Le CRIF et Jérusalem (bis)

Publié le par Adriana Evangelizt

Le Crif en France ose dire que Jérusalem est "la capitale historique d'Israël et qu'elle doit rester une et indivisible." On voit là clairement pour qui oeuvre cette institution. Pour le sionisme. Déjà, doit-on rappeler au Crif les dimensions du village qui aurait existé en son temps, qui se nommerait Jérusalem et qui n'était pas en Israël mais dans le Royaume de Juda ?  Le faut-il ?

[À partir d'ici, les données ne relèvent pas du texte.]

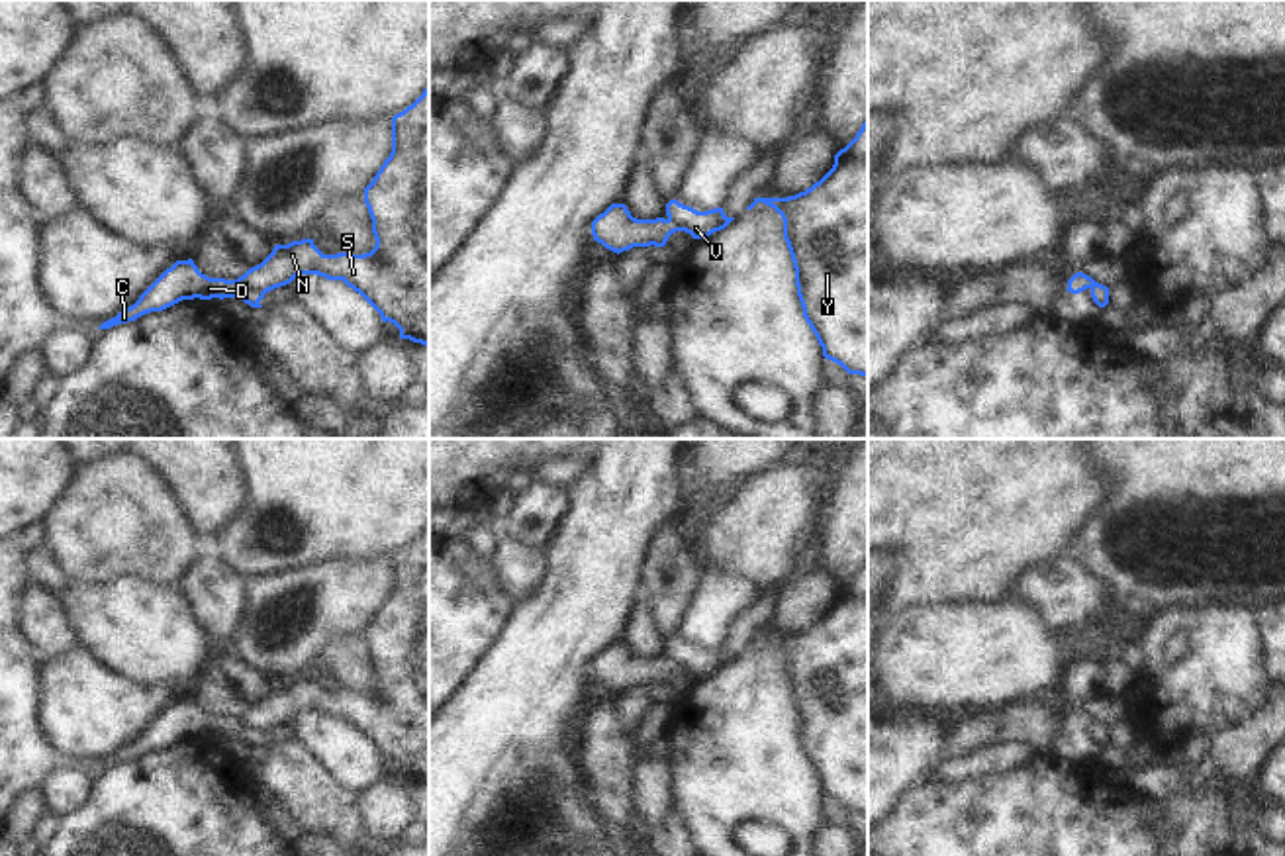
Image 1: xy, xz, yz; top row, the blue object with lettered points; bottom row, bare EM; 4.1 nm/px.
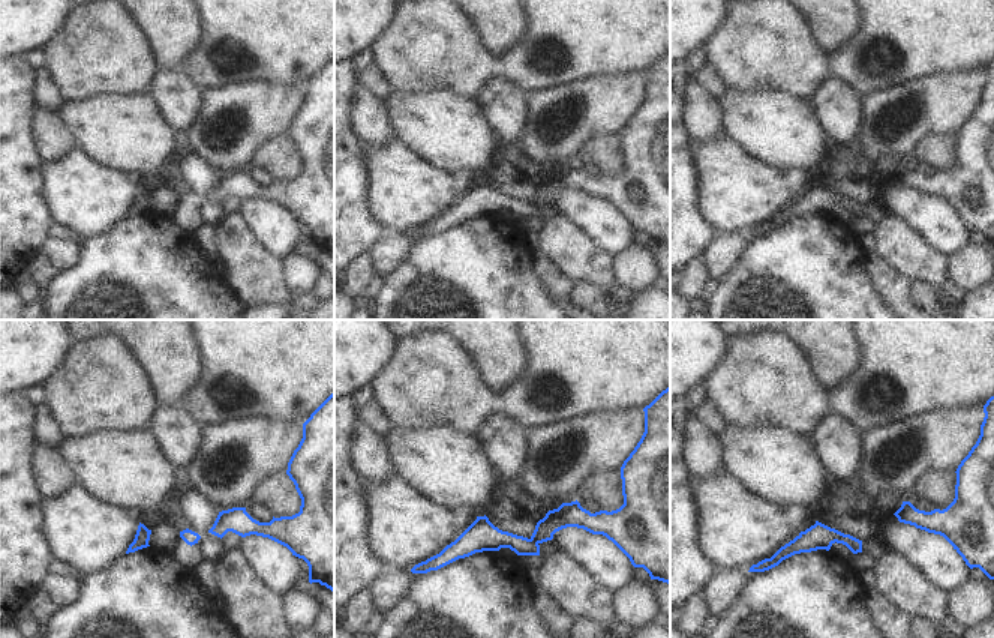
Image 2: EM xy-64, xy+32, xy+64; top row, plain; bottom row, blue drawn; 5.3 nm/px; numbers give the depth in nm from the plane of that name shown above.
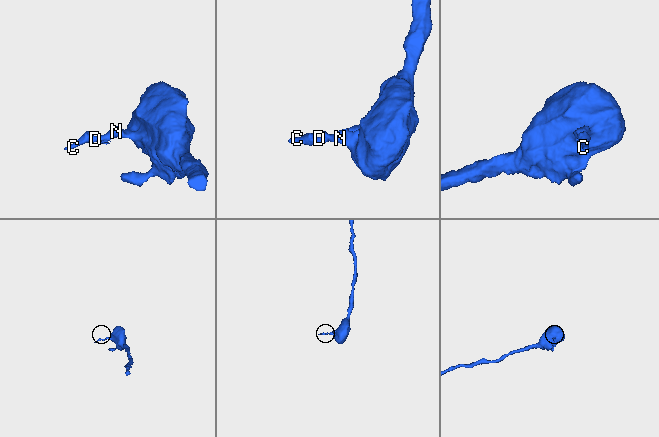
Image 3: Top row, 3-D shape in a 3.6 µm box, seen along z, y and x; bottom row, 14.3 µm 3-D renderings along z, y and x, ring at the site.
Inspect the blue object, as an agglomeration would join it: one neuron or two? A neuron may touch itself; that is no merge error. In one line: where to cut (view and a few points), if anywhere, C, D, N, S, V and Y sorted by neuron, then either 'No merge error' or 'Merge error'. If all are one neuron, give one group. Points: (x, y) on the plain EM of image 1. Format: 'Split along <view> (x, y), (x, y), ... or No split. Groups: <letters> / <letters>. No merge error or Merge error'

Le CRIF et Jérusalem (bis)



 

Communiqué de presse de La Paix Maintenant


27 mai 2009



En juillet 2009, le CRIF faisait part de son intention de soutenir "Jérusalem capitale éternelle et indivisible d’Israël et du peuple juif". Nous avions lors réagi par un communiqué


Dix mois plus tard, rien n’a changé. Le Conseil Représentatif des Institutions juives de France affirme dans son dernier communiqué que "Jérusalem capitale historique d’Israël doit rester une et indivisible" :
http://www.crif.org/?page=articles_display/detail&aid=15001&returnto=articles_display/list&tg_id=2&artyd=9


Cette prise de position n’est pas conforme à la vocation du CRIF dont le rôle est de représenter la communauté juive de France au sein de la communauté nationale et non d’agir comme un groupe de pression soutenant les positions de tel ou tel parti, voire du gouvernement israélien. De plus, elle crée une confusion en laissant supposer que tous les juifs de France la soutiennent, ce qui est faux. Cela ne peut que contribuer à éloigner davantage du CRIF une fraction importante des juifs de France tout autant attachés à l’existence et à la sécurité d’Israël, mais qui savent que la résolution du conflit passera par la division de Jérusalem.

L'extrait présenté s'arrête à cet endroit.